Provides a low-level interface to the regexp package.

Package regexp implements regular expression search.

The syntax of the regular expressions accepted is the same
general syntax used by Perl, Python, and other languages.
More precisely, it is the syntax accepted by RE2 and described at
https://golang.org/s/re2syntax, except for \C.
For an overview of the syntax, run

go doc regexp/syntax

The regexp implementation provided by this package is
guaranteed to run in time linear in the size of the input.
(This is a property not guaranteed by most open source
implementations of regular expressions.) For more information
about this property, see

https://swtch.com/~rsc/regexp/regexp1.html

or any book about automata theory.

All characters are UTF-8-encoded code points.
Following utf8.DecodeRune, each byte of an invalid UTF-8 sequence
is treated as if it encoded utf8.RuneError (U+FFFD).

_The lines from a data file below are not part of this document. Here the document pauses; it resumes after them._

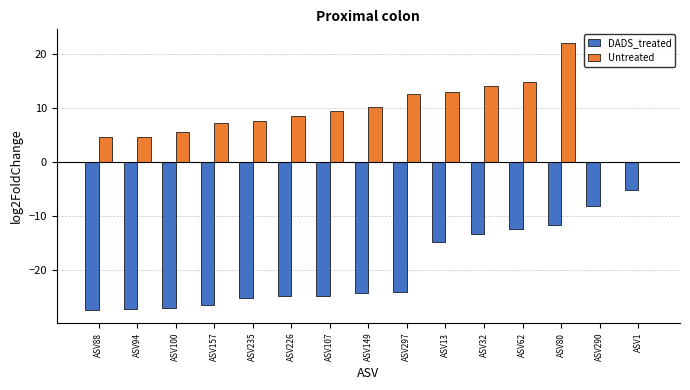

Which series has the largest total across all categories?

Untreated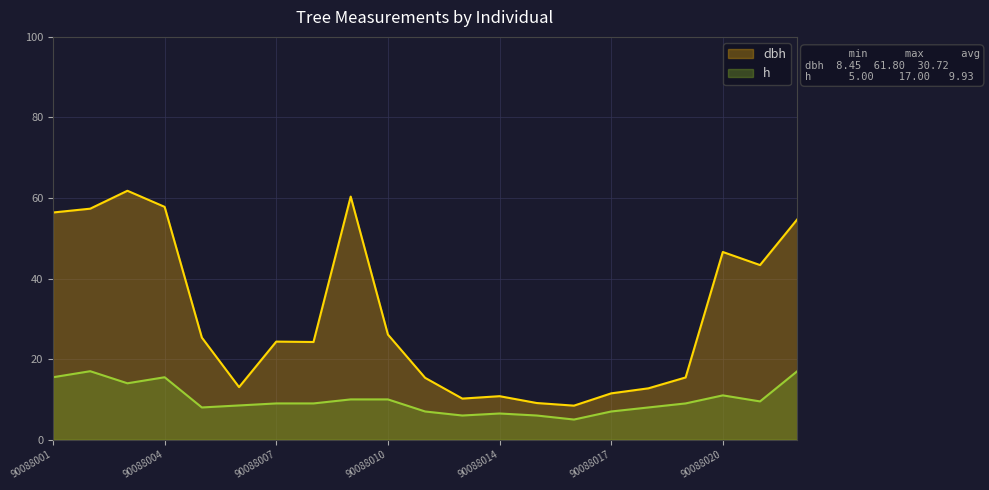

True or false: dbh and h intersect in this chart.

False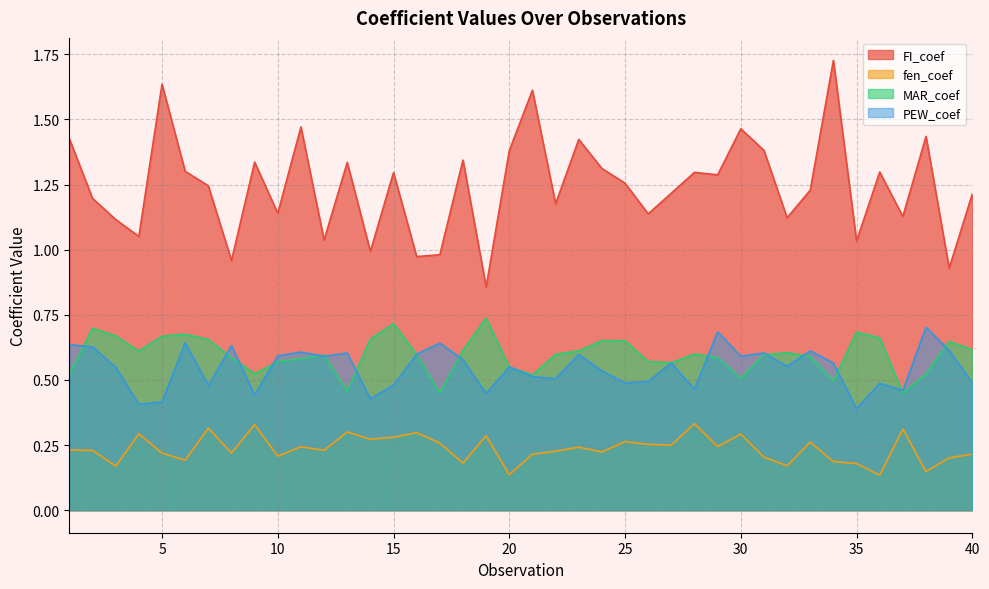

At which category is the sum across all series the highest?

34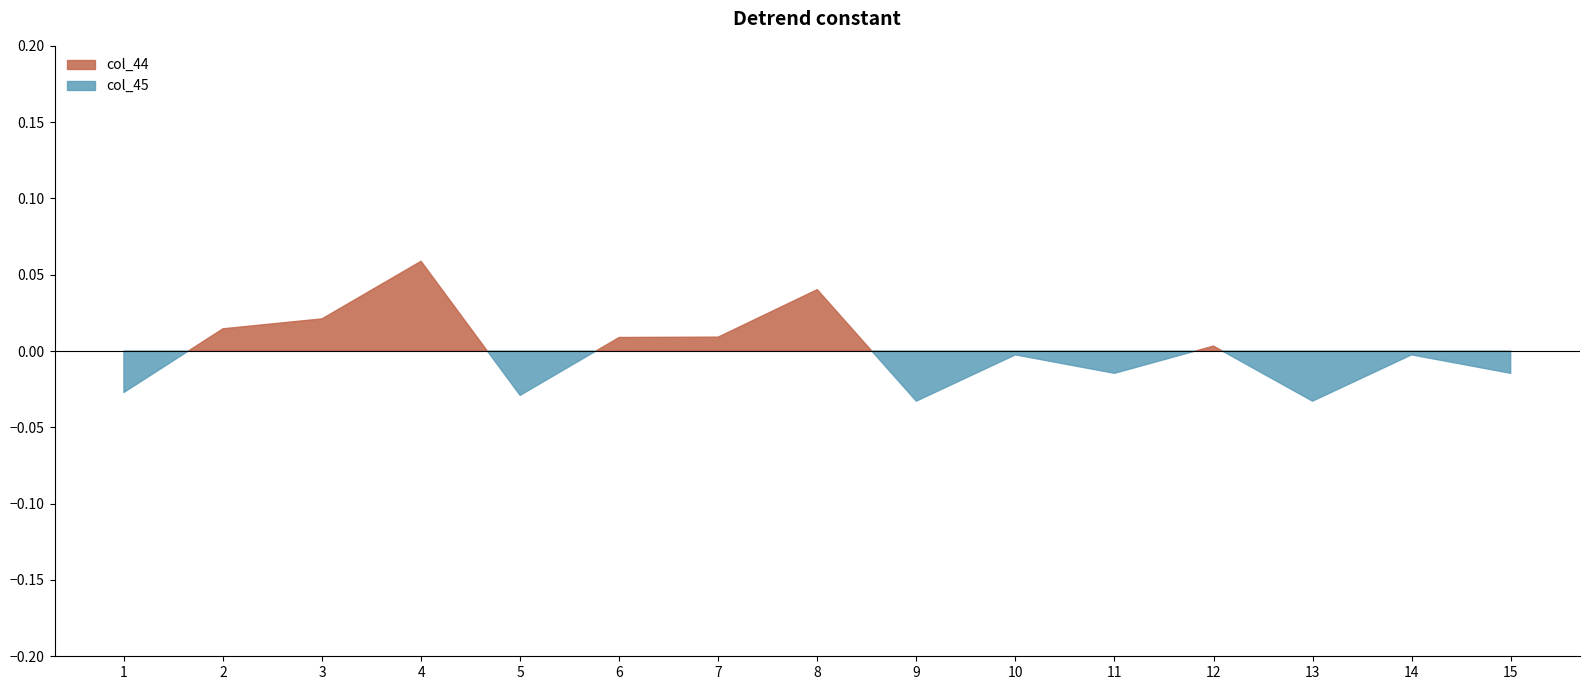

True or false: col_44 and col_45 intersect in this chart.

False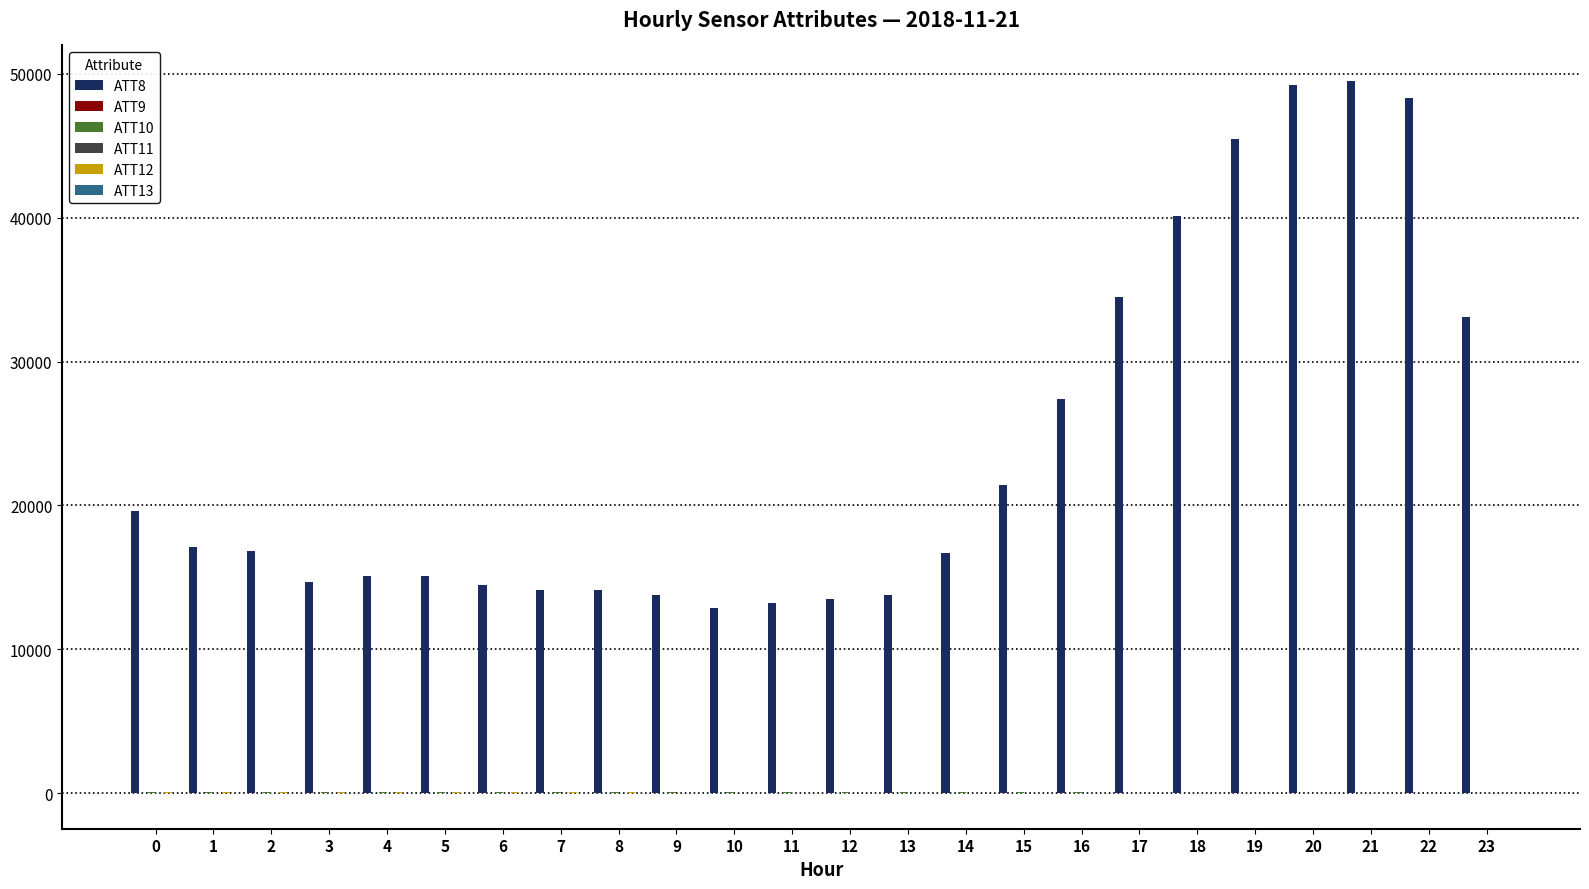

True or false: ATT8 has a value of 19600.0 at 0.

True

There are 16 methods of Regexp that match a regular expression and identify
the matched text. Their names are matched by this regular expression:

Find(All)?(String)?(Submatch)?(Index)?

If 'All' is present, the routine matches successive non-overlapping
matches of the entire expression. Empty matches abutting a preceding
match are ignored. The return value is a slice containing the successive
return values of the corresponding non-'All' routine. These routines take
an extra integer argument, n. If n >= 0, the function returns at most n
matches/submatches; otherwise, it returns all of them.

If 'String' is present, the argument is a string; otherwise it is a slice
of bytes; return values are adjusted as appropriate.

If 'Submatch' is present, the return value is a slice identifying the
successive submatches of the expression. Submatches are matches of
parenthesized subexpressions (also known as capturing groups) within the
regular expression, numbered from left to right in order of opening
parenthesis. Submatch 0 is the match of the entire expression, submatch 1 is
the match of the first parenthesized subexpression, and so on.

If 'Index' is present, matches and submatches are identified by byte index
pairs within the input string: result[2*n:2*n+2] identifies the indexes of
the nth submatch. The pair for n==0 identifies the match of the entire
expression. If 'Index' is not present, the match is identified by the text
of the match/submatch. If an index is negative or text is nil, it means that
subexpression did not match any string in the input. For 'String' versions
an empty string means either no match or an empty match.

There is also a subset of the methods that can be applied to text read
from a RuneReader:

MatchReader, FindReaderIndex, FindReaderSubmatchIndex

This set may grow. Note that regular expression matches may need to
examine text beyond the text returned by a match, so the methods that
match text from a RuneReader may read arbitrarily far into the input
before returning.

(There are a few other methods that do not match this pattern.)

Index

Legend

Constants

Constants are variables with :const true in their metadata. Joker currently does not recognize them as special; as such, it allows redefining them or their values.